Understanding Nginx: Process Model, Event Handling, and High‑Performance Architecture
This article explains Nginx’s multi‑process architecture, event‑driven model, module system, HTTP connection workflow, and I/O multiplexing mechanisms such as select, poll, and epoll, illustrating why the server achieves high performance and scalability.
Nginx is renowned for its high performance, stability, rich feature set, simple configuration, and low resource consumption. This article analyzes the underlying principles that make Nginx so fast.
Nginx Process Model
Multi‑process: one master process and multiple worker processes.
Master process: manages worker processes, receives external signals, forwards commands to workers, and monitors worker status, automatically restarting any worker that crashes.
Worker processes: all workers are equal and handle network requests. The number of workers is configured in worker_processes (usually set to the number of CPU cores) to fully utilize CPU resources while avoiding excessive context‑switch overhead.
HTTP Connection Establishment and Request Handling
When Nginx starts, the master process loads the configuration file.
The master process initializes listening sockets.
The master process forks multiple worker processes.
Worker processes compete for new connections; the winning worker completes the three‑way handshake, establishes a socket, and processes the request.
Why Nginx Achieves High Performance and Concurrency
Uses a multi‑process, asynchronous, non‑blocking I/O model (I/O multiplexing with epoll).
The request lifecycle: connection establishment → request read → request parsing → request processing → response generation.
All of these steps map to low‑level socket read/write events.
Nginx Event Processing Model
Requests are handled by reading request lines and headers, optionally reading the body, processing the request, and then generating an HTTP response (status line, headers, body).
Modular Architecture
Event module : provides the core event framework (e.g., ngx_events_module , ngx_event_core_module , ngx_epoll_module ).
Phase handler : handles client requests and produces response content (e.g., ngx_http_static_module for static files).
Output filter : modifies the output content, such as adding footers to HTML pages or rewriting image URLs.
Upstream module : implements reverse‑proxy functionality, forwarding requests to backend servers and returning their responses.
Load‑balancer module : selects a backend server based on configured algorithms.
Common Questions
Nginx vs. Apache
Nginx : I/O multiplexing (epoll/kqueue), high performance, high concurrency, low resource usage.
Apache : blocking I/O, multi‑process/multi‑threaded, more stable, richer module ecosystem.
Maximum Connections
Each worker process can handle up to worker_connections connections, limited by the OS file‑descriptor limit ( ulimit -n ).
Total maximum connections = worker_processes × worker_connections .
When Nginx acts as a reverse proxy, the effective maximum is halved because each client connection also opens a connection to the backend.

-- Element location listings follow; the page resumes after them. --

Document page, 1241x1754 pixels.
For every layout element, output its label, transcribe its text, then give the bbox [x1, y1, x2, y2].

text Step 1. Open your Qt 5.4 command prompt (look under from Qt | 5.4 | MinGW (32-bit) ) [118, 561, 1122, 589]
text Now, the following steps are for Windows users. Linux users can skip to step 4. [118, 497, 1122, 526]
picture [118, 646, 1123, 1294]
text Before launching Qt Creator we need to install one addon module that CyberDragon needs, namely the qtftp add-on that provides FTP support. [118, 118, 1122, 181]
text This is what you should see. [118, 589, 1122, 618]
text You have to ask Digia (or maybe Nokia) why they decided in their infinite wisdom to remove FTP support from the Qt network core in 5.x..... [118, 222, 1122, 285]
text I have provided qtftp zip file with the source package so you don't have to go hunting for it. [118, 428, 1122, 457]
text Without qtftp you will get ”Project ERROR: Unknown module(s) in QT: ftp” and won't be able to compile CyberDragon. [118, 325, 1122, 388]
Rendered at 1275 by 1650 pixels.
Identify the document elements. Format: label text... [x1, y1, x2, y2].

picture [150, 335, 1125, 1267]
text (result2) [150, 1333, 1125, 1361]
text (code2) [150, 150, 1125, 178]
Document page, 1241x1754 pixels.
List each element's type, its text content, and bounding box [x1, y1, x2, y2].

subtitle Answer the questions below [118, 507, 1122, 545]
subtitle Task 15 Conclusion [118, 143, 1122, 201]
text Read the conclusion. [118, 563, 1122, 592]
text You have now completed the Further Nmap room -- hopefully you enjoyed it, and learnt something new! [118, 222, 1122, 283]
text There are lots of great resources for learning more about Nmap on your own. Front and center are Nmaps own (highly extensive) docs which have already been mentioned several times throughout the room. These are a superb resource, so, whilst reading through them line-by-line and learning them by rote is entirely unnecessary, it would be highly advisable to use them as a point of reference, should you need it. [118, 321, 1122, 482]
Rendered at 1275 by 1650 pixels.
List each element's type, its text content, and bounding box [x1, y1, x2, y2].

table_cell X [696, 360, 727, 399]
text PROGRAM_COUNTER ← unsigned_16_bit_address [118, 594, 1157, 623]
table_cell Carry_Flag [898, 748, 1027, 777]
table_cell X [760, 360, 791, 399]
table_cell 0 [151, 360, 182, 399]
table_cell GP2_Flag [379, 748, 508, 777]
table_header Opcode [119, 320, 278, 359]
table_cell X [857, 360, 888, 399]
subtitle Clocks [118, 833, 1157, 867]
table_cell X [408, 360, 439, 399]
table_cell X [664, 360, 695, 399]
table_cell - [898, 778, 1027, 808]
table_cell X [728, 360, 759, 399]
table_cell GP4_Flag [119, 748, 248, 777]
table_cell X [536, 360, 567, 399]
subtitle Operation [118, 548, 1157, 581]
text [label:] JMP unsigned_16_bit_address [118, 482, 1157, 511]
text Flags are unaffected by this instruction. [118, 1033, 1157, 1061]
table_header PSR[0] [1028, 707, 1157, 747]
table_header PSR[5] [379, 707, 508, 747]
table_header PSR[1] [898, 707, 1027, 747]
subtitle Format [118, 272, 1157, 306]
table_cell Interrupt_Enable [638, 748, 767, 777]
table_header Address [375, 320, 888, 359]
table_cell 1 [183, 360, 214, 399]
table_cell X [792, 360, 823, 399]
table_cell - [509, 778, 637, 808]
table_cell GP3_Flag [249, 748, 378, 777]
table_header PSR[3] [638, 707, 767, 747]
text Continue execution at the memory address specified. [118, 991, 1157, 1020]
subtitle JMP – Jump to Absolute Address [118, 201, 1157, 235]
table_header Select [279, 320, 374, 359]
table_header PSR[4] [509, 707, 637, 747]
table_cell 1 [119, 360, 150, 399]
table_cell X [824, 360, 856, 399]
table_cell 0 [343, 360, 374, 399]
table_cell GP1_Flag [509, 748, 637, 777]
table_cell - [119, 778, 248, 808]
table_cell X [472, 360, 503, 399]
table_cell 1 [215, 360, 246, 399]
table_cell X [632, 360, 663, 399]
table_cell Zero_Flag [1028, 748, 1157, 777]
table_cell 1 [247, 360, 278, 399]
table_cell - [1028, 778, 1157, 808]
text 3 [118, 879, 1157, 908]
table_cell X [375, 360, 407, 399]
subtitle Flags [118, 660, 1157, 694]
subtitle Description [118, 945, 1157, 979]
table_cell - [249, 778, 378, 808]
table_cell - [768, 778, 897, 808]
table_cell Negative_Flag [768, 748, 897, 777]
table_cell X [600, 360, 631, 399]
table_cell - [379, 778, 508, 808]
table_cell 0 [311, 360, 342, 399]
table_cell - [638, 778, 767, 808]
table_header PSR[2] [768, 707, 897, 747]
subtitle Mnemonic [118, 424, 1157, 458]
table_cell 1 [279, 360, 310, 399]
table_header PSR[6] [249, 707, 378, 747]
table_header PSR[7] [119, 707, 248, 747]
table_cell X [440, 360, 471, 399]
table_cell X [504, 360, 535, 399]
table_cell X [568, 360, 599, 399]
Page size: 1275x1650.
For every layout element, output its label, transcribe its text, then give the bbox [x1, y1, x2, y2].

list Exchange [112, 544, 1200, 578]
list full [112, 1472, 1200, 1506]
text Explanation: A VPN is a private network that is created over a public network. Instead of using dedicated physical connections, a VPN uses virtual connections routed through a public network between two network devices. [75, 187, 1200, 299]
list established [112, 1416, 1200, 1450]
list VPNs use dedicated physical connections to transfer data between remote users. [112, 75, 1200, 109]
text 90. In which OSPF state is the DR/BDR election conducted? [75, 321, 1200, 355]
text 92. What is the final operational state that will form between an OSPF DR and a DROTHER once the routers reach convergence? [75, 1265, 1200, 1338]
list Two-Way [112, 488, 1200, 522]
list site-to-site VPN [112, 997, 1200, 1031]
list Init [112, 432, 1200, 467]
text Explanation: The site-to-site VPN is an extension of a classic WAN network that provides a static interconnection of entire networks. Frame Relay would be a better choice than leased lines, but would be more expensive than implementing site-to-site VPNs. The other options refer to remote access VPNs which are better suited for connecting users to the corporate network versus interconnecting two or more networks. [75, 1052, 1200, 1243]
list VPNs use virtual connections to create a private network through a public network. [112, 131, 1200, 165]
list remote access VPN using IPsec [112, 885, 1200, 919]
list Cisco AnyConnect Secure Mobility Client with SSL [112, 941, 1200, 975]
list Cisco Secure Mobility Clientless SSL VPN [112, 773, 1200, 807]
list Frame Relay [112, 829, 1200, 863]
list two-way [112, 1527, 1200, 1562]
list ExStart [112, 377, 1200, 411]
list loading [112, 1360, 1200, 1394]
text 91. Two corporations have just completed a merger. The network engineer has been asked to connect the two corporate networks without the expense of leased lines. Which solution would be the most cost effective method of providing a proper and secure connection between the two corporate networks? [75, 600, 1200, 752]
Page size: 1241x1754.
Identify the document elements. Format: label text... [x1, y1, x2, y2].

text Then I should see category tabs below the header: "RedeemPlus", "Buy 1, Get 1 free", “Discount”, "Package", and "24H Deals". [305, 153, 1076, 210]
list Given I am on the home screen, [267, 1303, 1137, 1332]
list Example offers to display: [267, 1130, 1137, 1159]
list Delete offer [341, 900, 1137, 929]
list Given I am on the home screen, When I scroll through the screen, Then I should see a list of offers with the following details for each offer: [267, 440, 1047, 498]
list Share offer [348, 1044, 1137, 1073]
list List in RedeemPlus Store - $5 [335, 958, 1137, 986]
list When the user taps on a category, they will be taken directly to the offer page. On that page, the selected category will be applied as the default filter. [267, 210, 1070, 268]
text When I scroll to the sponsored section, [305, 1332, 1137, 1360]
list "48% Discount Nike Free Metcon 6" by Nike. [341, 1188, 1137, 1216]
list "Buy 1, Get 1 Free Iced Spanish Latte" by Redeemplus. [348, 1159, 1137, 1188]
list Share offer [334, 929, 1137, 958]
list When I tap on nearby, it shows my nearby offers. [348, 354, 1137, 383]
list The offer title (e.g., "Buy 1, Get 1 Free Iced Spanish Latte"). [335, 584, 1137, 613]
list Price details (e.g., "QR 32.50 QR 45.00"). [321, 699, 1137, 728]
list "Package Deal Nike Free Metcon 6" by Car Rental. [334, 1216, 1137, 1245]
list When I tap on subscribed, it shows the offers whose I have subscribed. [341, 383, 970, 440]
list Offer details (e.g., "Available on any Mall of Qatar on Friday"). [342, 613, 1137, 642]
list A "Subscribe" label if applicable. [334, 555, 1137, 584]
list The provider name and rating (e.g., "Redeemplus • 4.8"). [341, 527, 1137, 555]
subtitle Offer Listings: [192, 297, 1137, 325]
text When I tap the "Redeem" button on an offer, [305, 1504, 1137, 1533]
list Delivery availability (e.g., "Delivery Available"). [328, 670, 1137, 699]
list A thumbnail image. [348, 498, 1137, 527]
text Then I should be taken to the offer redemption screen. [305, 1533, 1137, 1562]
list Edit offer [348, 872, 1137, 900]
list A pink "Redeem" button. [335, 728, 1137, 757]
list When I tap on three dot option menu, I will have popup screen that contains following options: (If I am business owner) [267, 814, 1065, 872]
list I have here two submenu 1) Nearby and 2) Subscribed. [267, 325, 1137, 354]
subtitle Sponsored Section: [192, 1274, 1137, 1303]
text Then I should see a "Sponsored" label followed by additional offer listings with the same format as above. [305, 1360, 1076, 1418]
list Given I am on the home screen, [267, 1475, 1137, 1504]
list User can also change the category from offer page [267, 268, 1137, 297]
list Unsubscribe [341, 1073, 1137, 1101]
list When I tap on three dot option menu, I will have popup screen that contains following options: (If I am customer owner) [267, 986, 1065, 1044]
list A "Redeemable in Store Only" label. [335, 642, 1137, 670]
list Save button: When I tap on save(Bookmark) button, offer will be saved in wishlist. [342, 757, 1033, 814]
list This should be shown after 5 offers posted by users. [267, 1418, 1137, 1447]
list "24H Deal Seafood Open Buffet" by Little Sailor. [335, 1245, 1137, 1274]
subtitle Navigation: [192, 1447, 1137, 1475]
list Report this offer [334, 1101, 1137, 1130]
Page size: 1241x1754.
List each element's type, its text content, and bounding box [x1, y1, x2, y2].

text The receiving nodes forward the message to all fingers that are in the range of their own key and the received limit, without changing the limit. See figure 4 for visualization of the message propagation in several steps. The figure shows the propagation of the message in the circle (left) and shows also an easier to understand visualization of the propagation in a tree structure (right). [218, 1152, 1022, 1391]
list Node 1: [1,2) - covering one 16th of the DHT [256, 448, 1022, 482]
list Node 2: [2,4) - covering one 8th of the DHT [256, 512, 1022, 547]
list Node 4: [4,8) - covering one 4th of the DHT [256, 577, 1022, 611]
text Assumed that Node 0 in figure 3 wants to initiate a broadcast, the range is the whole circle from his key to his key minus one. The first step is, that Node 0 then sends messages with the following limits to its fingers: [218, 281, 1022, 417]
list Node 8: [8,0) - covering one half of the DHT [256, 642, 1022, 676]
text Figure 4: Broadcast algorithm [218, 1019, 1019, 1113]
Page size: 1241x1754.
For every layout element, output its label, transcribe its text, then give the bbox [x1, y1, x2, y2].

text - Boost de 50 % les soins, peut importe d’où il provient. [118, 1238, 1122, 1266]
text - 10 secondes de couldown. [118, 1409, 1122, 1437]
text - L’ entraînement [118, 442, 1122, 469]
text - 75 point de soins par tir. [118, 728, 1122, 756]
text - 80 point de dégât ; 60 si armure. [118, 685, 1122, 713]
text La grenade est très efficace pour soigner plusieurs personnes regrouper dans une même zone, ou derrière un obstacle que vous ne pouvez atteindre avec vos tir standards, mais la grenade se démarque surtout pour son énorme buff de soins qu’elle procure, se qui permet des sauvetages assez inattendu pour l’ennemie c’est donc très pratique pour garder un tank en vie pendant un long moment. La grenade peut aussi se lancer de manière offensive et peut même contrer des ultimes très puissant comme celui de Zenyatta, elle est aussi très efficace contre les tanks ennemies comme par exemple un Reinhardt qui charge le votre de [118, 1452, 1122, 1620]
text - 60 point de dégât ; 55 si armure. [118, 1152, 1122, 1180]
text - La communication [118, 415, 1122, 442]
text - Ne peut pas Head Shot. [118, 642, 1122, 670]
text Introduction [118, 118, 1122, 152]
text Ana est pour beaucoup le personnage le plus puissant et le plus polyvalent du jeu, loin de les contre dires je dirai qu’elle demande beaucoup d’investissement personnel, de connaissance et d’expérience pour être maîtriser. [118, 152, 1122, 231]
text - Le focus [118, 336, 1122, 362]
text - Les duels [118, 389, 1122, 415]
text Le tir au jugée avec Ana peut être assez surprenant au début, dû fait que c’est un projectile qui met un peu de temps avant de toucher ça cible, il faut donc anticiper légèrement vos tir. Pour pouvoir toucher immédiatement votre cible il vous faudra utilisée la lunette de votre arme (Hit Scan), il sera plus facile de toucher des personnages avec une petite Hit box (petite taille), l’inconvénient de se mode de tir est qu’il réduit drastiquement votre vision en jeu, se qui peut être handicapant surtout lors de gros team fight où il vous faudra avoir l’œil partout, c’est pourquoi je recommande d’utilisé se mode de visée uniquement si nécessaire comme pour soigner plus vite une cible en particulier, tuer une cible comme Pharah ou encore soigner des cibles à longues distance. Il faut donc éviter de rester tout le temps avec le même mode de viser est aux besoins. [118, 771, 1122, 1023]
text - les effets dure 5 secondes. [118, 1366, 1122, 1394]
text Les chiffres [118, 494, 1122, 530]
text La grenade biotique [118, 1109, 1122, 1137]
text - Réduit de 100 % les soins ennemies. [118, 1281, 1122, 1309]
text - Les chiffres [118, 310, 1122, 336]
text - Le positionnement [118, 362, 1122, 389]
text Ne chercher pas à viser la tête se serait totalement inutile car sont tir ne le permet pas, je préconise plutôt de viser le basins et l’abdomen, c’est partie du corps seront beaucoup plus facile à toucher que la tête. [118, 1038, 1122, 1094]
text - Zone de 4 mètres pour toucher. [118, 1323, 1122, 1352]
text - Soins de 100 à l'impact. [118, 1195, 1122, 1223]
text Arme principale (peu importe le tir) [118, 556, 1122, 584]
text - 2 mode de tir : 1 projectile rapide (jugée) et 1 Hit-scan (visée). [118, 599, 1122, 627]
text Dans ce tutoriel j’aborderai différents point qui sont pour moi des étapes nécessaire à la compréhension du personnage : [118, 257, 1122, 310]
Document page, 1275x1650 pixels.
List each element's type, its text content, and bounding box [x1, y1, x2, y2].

HTTP Request and Response Structure
Request: request line (method, URI, HTTP version), headers, optional body.
Response: status line (HTTP version, status code), headers, optional body.
I/O Models
I/O multiplexing : a single thread monitors many sockets and reads/writes only those that are ready.
Blocking I/O with multithreading : a separate thread per request; simpler but incurs thread‑creation and scheduling overhead.
Select / Poll vs. Epoll Comparison
int select(int maxfdp, fd_set *readfds, fd_set *writefds, fd_set *errorfds, struct timeval *timeout);
int poll(struct pollfd fds[], nfds_t nfds, int timeout);Select : limited to 1024 descriptors, linear scan of fd_set, requires copying state between user and kernel space.
Poll : replaces fd_set with an array of pollfd , removing the descriptor limit but still copies state.
Epoll : event‑driven, registers interest in each descriptor, adds ready descriptors to a ready list, no practical descriptor limit, avoids linear scans.
All three mechanisms provide I/O multiplexing, but epoll offers superior scalability for high‑concurrency workloads.
Concurrency Handling in Nginx
In practice, Nginx can handle 10,000–30,000 concurrent connections on a typical server after tuning CPU and memory resources.